Jusqu’en seconde j’ai eu une scolarité ni très exceptionnelle ni très difficile avec 'un an d’avance'. À l’époque les élèves avec un an d’avance étaient perçus différemment.

Par exemple, mon instituteur de CM2 avait déclaré, lors de mon inscription qu’il n’y avait pas de problème pour me faire redoubler. Mais, bon, ça ne s’est pas fait et, de la sixième à la troisième, j’ai été interne dans un collège privé catholique. Une chance en soi, puisque mon père me battait.


"Qui est le con qui vous a dit ça ?"



Persuadé de bien faire pour m’obliger à travailler, mon père me donnait, chaque samedi, quand je revenais à la maison, autant de coups de ceinture que j’avais de points en dessous de la moyenne. Il demandait à l’établissement de me mettre en retenue les mercredis pendant un mois.

Du coup, je n’ai pas souvent bénéficié de ces après-midi. Mais, en même temps, c’était une chance. En effet, je devenais une victime et on me traitait gentiment même si je ne travaillais pas autant que mon père était persuadé que la ceinture m’y pousserait.

Pour l’année de seconde, peut-être pour mettre de la distance entre mon père et moi, peut-être aussi parce que je voulais devenir vétérinaire et que mon père m’avait promis que cette carrière était plus facile à atteindre dans l’armée, je suis entré au lycée naval de Brest en seconde C. Tout allait normalement, hormis que j’avais beaucoup de mal avec la logique quotidienne de l’armée.

Un jour, mon père vint me voir et m’avoua son bonheur d’avoir un fils dans l’armée. Je compris alors combien il m’avait mené en bateau. Une vérification auprès du conseil d’orientation me fit bien comprendre qu’il n’y avait pas de carrière vétérinaire dans l’armée. Mon interlocuteur fut clair auprès de moi : 'Des formations de vétérinaire dans l’armée ? Quel est le con qui vous a dit ça ?'


Après avoir triplé ma terminale, j’ai eu mon bac à 20 ans

Je crois que mon père ne s’est pas rendu compte de ce qu’il avait fait. Toujours est-il que je me mis en grève et arrêtais tout travail. Mes moyennes à l’école furent catastrophiques et on me mit au redoublement. Au redoublement, en 1978, dans un lycée de l’armée… Par mesure de rétorsion, mon père qui avait bien compris que je manifestais par ces résultats ma lassitude, m’envoya pour une deuxième année supplémentaire. Je n’y fis pas plus d’effort, j’étais un redoublant, les professeurs, pour leur majorité, m’ignoraient et en cherchaient ni à me pousser ni à m’humilier.

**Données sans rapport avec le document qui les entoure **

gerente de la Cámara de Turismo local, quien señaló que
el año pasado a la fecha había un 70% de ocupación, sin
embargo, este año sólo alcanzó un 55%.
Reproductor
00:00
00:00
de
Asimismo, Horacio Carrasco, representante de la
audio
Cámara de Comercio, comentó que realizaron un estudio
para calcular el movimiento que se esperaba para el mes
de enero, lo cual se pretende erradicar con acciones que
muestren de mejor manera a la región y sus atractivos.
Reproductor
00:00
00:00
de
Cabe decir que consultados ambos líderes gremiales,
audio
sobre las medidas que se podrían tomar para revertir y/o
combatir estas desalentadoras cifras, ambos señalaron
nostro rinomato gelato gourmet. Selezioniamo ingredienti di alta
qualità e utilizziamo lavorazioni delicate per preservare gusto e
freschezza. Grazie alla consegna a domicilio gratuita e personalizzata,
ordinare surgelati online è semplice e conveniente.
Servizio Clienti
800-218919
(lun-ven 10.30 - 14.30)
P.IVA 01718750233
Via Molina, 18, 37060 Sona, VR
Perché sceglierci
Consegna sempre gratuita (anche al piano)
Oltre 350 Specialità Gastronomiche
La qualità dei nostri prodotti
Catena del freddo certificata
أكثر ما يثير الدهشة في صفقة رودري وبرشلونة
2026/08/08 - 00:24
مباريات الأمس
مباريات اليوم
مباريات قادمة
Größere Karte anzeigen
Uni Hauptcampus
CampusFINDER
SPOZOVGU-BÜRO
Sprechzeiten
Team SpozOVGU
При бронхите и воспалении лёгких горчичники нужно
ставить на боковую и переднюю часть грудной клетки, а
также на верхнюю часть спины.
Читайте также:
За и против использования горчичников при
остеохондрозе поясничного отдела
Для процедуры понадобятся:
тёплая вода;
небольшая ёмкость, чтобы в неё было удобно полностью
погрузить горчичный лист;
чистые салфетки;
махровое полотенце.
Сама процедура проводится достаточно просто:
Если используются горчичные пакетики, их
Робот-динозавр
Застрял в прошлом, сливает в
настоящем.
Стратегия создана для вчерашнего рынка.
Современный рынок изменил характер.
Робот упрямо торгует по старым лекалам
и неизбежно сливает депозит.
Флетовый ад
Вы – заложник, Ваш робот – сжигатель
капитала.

En revanche, malgré des résultats plutôt faibles, mon comportement me permit d’entrer en première, si cela ne me faisait pas revenir. Durant ces deux années, mes parents avaient décidé de divorcer.

Redoublement : "Pour avancer, il faut être capable de se demander pourquoi on a échoué"
http://tempsreel.nouvelobs.com/education/20170810.OBS3226/redoublement-pour-avancer-il-faut-etre-capable-de-se-demander-pourquoi-on-a-echoue.html

Je passais un bout de mon année de première chez mon père que je quittais pour ma mère lors d’une angine carabinée. Ce fut une merveilleuse année que je réussis plutôt bien. L’école m’offrait une rencontre que je n’avais pas eue jusqu’ici : les filles.

C’est en terminale, que cette découverte me joua des tours, je m’intéressais bien plus à mes aventures amoureuses qu’à ce qu’on m’apprenait et je ne redoublais pas mais triplais ma terminale.


L’établissement me faisait cependant confiance puisque la dernière année j’eus l’occasion d’être maître au pair, c’est-à-dire élève le jour, surveillant le soir… J’avais 20 ans lorsque j’eus mon bac. Des années plus tard, ma mère m’a dit une phrase qui m’a permis de comprendre beaucoup de choses

"Il faut que tu comprennes qu’éduquer les enfants, c’est pour une bonne part du dressage."

Comment me plaçait-on avec ces redoublements ? Je n’ai jamais ressenti de mise de côté ni d’humiliation, dans le même temps, je n’ai pas eu non plus d’encouragements que ce soit du côté de mes parents ou de l’administration.


On n’a souvent pas d’autre solution que le redoublement



Le plus amusant, c’est qu’aujourd’hui, je suis professeur de lettres. J’ai d’abord été maître d’internat, puis maître auxiliaire, puis je suis parti en contrat local à l’étranger. Ensuite, je suis revenu pour avoir le concours de Conseiller principal d’éducation, puis pour passer le concours de professeur de lettres certifié. Dans l’ensemble de mon parcours, j’ai enseigné dans des lycées français à l’étranger, j’ai dirigé un centre de formation des professeurs de français langue étrangère au Nigeria, pour le ministère des Affaires étrangères, j’ai fait fonction de proviseur adjoint et je suis enseignant à mission de conseil pédagogique, en ce moment en Tunisie.

Redoublement : "Pour moi, l'école a toujours été une histoire d'humiliation"


Non seulement, je n’ai pas quitté l’école mais je me suis trouvé à de nombreux postes où on observait le choix du redoublement. Le problème de fond c’est que souvent nous n’avons pas d’autre solution pour pouvoir aider les élèves. Il faudrait d’autres fonctionnements pour pouvoir aider, en cours d’année scolaire, un élève. Car un élève qui a du mal, qui échoue à bien réussir son année, n’est pas à punir. Même si, hélas, cela reste, chez pas mal de professeurs, de parents, voire d’administrateurs l’idée. L’objectif, c’est de lui permettre d’aller le plus loin possible dans ses études.

Parfois le risque de faire passer un élève, même s’il le demande parce qu’il craint ses parents, est trop grand. J’ai eu des redoublants dans mes classes, quand ils apprenaient que j’avais redoublé ma seconde et triplé ma terminale, cela les rassurait un peu.

Mon histoire m’offre la chance de ne jamais me sentir en position de juge. L’aspect affectif, émotionnel et valorisant ou dévalorisant d’un résultat ne peut pas exister. Mon parcours m’a appris qu’on peut aussi bien trébucher que réussir. Mais il faut avouer que nombre de professeurs et de parents, qui ont un parcours formaté : bon élève, bonne prépa, bon concours, ont du mal avec l’échec et, par voie de conséquence, le redoublement. Notamment parce que notre culture scolaire met la réussite devant l’apprentissage."